KEGIATAN:
a - Salin kembali bagian teks bacaan antara "2.               Memperoleh masukan" dan "mensukseskan peningkatan mutu pendidikan.", termasuk kedua batasnya. Ganti "peningkatan mutu pendidikan" dengan "perbaikan kualitas pendidikan".
b - Menurut teks bacaan, apa nama baru dana BOMM sejak tahun anggaran 2003?

TEKS BACAAN:
******************************
Dana bantuan ini disetor langsung ke rekening sekolah. Memasuki tahun anggaran 2003, dana BOMM diubah namanya menjadi Dana Rintisan Untuk MPMBS, khususnya untuk Sekolah Lanjutan Tingkat Pertama. Program ini sejalan dengan implementasi dari UU Nomor 22 Tahun 1999 tentang Otonomi Daerah di bidang pendidikan dan UU Nomor 25 Tahun 2000 Tentang Program Pembangunan Nasional.
Menurut UU Nomor 25 Tahun 2000 tersebut, MBS dimaksudkan sebagai upaya untuk meningkatkan kemandirian sekolah dalam penyelenggaraan pendidikan. Selanjutnya dalam UU Nomor 20 Tahun 2003 Tentang Sistem Pendidikan Nasional[18], dinyatakan dalam pasal 50 dan 51 bahwa pengelolaan pendidikan dilaksanakan berdasarkan standar pelayanan minimal dengan prinsip manajemen berbasis sekolah/madrasah.
Dalam manajemen pendidikan seperti ini, pengelolaan pendidikan dijalankan dengan prinsip otonomi, akuntabilitas, jaminan mutu, dan evaluasi yang transparan.
Konsep manajemen peningkatan mutu berbasis sekolah ini ditulis dengan tujuan;
1.               Mensosialisasikan konsep dasar manajemen peningkatan mutu berbasis sekolah khususnya kepada masyarakat.
2.               Memperoleh masukan agar konsep manajemen ini dapat diimplentasikan dengan mudah dan sesuai dengan kondisi lingkungan Indonesia yang memiliki keragaman kultural, sosio-ekonomi masyarakat dan kompleksitas geografisnya.
3.               Menambah wawasan pengetahuan masyarakat khususnya masyarakat sekolah dan individu yang peduli terhadap pendidikan, khususnya peningkatan mutu pendidikan.
4.               Memotivasi masyarakat sekolah untuk terlibat dan berpikir mengenai peningkatan mutu pendidikan/pada sekolah masing – masing.
5.               Menggalang kesadaran masyarakat sekolah untuk ikut serta secara aktif dan dinamis dalam mensukseskan peningkatan mutu pendidikan.
6.               Memotivasi timbulnya pemikiran-pemikiran baru dalam mensukseskan pembangunan pendidikan dari individu dan masyarakat sekolah yang berada di garis paling depan dalam proses pembangunan tersebut.
7.               Menggalang kesadaran bahwa peningkatan mutu pendidikan merupakan tanggung jawab semua komponen masyarakat, dengan fokus peningkatan mutu yang berkelanjutan (terus menerus) pada tataran sekolah.
******************************
CUPLIKAN CATATAN:
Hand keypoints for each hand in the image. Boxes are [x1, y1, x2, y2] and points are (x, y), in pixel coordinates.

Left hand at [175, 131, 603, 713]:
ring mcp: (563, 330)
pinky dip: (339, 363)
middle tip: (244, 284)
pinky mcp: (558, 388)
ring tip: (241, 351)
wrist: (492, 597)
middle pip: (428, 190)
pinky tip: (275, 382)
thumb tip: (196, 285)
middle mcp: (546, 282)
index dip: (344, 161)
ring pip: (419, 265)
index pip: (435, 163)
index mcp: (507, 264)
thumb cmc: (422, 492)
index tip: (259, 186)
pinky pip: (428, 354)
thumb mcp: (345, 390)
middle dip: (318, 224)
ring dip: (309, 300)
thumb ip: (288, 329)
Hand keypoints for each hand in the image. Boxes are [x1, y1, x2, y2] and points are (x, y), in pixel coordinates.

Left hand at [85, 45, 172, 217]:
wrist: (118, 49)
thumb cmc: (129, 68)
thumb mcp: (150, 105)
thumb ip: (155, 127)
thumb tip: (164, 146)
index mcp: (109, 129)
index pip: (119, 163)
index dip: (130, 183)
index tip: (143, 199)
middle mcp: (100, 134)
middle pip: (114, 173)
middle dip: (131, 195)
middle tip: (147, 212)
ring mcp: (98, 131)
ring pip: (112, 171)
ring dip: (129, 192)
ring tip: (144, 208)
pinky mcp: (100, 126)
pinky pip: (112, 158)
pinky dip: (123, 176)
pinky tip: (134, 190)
******************************
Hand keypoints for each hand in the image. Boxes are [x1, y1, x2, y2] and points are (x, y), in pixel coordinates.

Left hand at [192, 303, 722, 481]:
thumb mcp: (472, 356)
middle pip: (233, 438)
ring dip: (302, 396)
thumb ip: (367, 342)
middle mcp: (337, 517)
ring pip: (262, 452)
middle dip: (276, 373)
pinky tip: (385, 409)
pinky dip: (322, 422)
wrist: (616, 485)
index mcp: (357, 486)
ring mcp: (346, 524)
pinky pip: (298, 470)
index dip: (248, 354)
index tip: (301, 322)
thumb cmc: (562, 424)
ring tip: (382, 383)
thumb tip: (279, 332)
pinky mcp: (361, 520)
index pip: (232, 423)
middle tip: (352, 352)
******************************
JAWABAN:
a -
2.               Memperoleh masukan agar konsep manajemen ini dapat diimplentasikan dengan mudah dan sesuai dengan kondisi lingkungan Indonesia yang memiliki keragaman kultural, sosio-ekonomi masyarakat dan kompleksitas geografisnya.
3.               Menambah wawasan pengetahuan masyarakat khususnya masyarakat sekolah dan individu yang peduli terhadap pendidikan, khususnya perbaikan kualitas pendidikan.
4.               Memotivasi masyarakat sekolah untuk terlibat dan berpikir mengenai perbaikan kualitas pendidikan/pada sekolah masing – masing.
5.               Menggalang kesadaran masyarakat sekolah untuk ikut serta secara aktif dan dinamis dalam mensukseskan perbaikan kualitas pendidikan.

b - Dana Rintisan Untuk MPMBS.